Problem:
All lines from the one with "Contact: Lisa Lee" to the end of the listing below are to be transcribed exactly; both end lines are included, and no other lines are.
◇ ◇ ◇ ◇ ◇ ◇ ◇
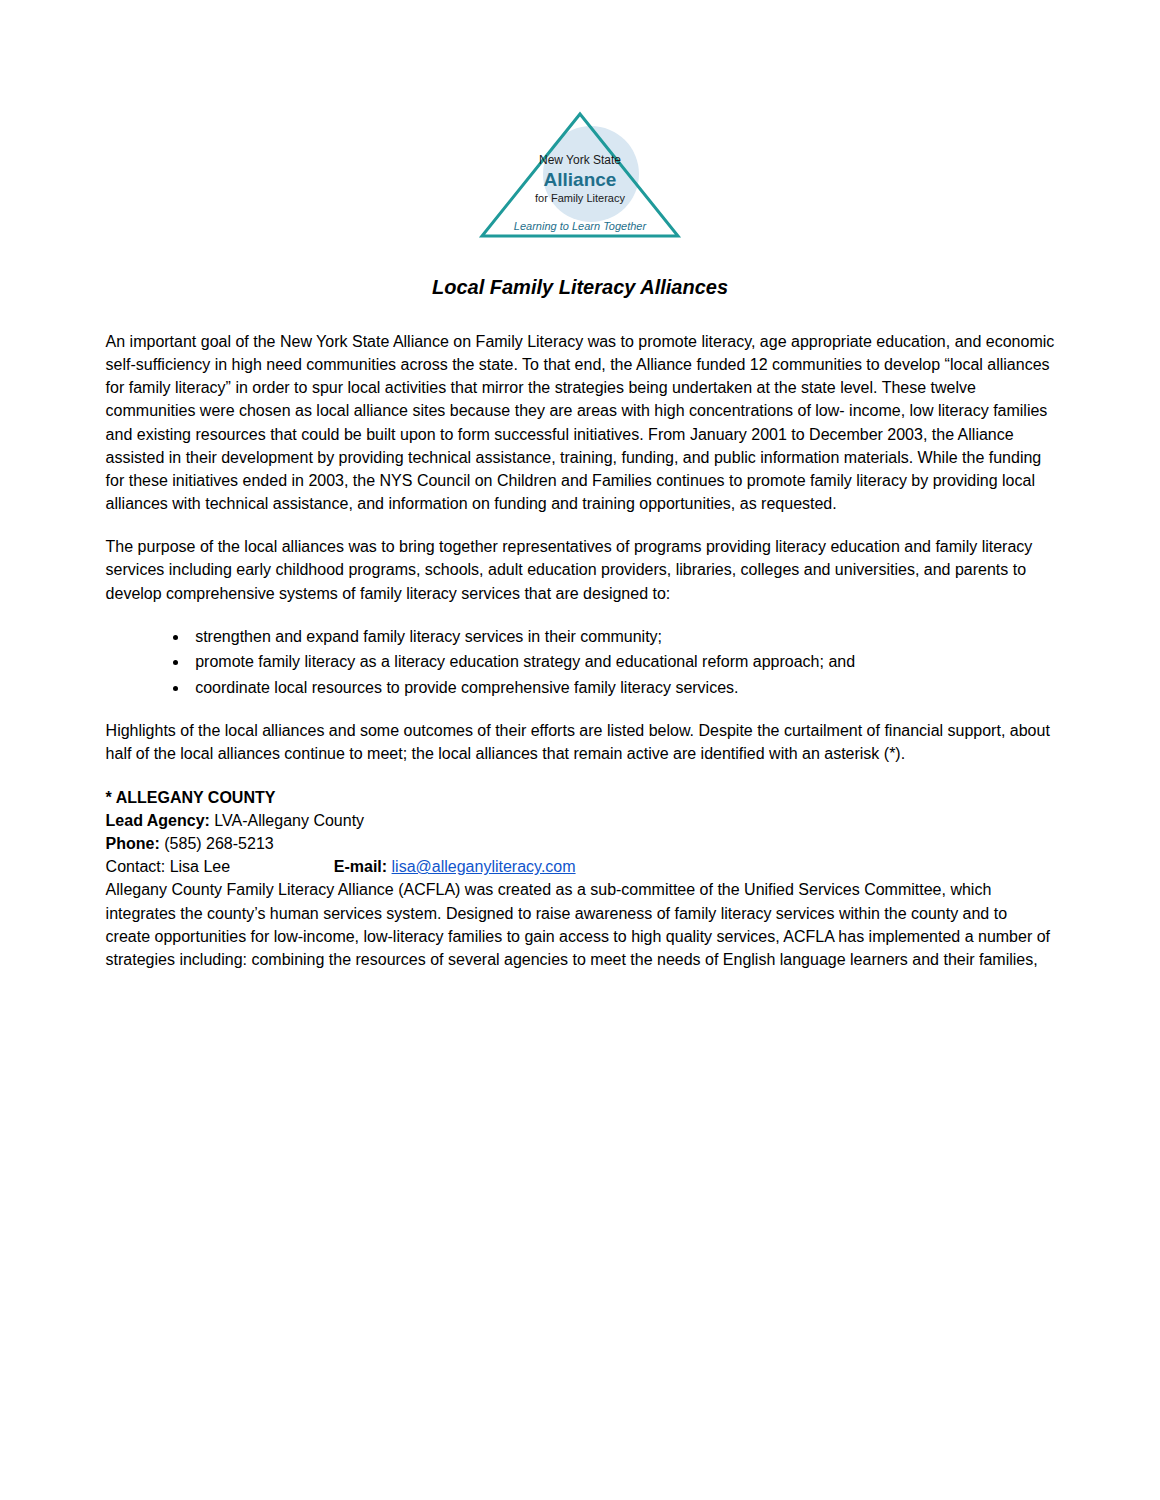New York State Alliance for Family Literacy Learning to Learn Together
Local Family Literacy Alliances
An important goal of the New York State Alliance on Family Literacy was to promote literacy, age appropriate education, and economic self-sufficiency in high need communities across the state. To that end, the Alliance funded 12 communities to develop “local alliances for family literacy” in order to spur local activities that mirror the strategies being undertaken at the state level. These twelve communities were chosen as local alliance sites because they are areas with high concentrations of low- income, low literacy families and existing resources that could be built upon to form successful initiatives. From January 2001 to December 2003, the Alliance assisted in their development by providing technical assistance, training, funding, and public information materials. While the funding for these initiatives ended in 2003, the NYS Council on Children and Families continues to promote family literacy by providing local alliances with technical assistance, and information on funding and training opportunities, as requested.
The purpose of the local alliances was to bring together representatives of programs providing literacy education and family literacy services including early childhood programs, schools, adult education providers, libraries, colleges and universities, and parents to develop comprehensive systems of family literacy services that are designed to:
strengthen and expand family literacy services in their community;
promote family literacy as a literacy education strategy and educational reform approach; and
coordinate local resources to provide comprehensive family literacy services.
Highlights of the local alliances and some outcomes of their efforts are listed below. Despite the curtailment of financial support, about half of the local alliances continue to meet; the local alliances that remain active are identified with an asterisk (*).
* ALLEGANY COUNTY
Lead Agency: LVA-Allegany County
Phone: (585) 268-5213
Contact: Lisa Lee E-mail: lisa@alleganyliteracy.com
Allegany County Family Literacy Alliance (ACFLA) was created as a sub-committee of the Unified Services Committee, which integrates the county’s human services system. Designed to raise awareness of family literacy services within the county and to create opportunities for low-income, low-literacy families to gain access to high quality services, ACFLA has implemented a number of strategies including: combining the resources of several agencies to meet the needs of English language learners and their families,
◇ ◇ ◇ ◇ ◇ ◇ ◇
Answer:
Contact: Lisa Lee E-mail: lisa@alleganyliteracy.com
Allegany County Family Literacy Alliance (ACFLA) was created as a sub-committee of the Unified Services Committee, which integrates the county’s human services system. Designed to raise awareness of family literacy services within the county and to create opportunities for low-income, low-literacy families to gain access to high quality services, ACFLA has implemented a number of strategies including: combining the resources of several agencies to meet the needs of English language learners and their families,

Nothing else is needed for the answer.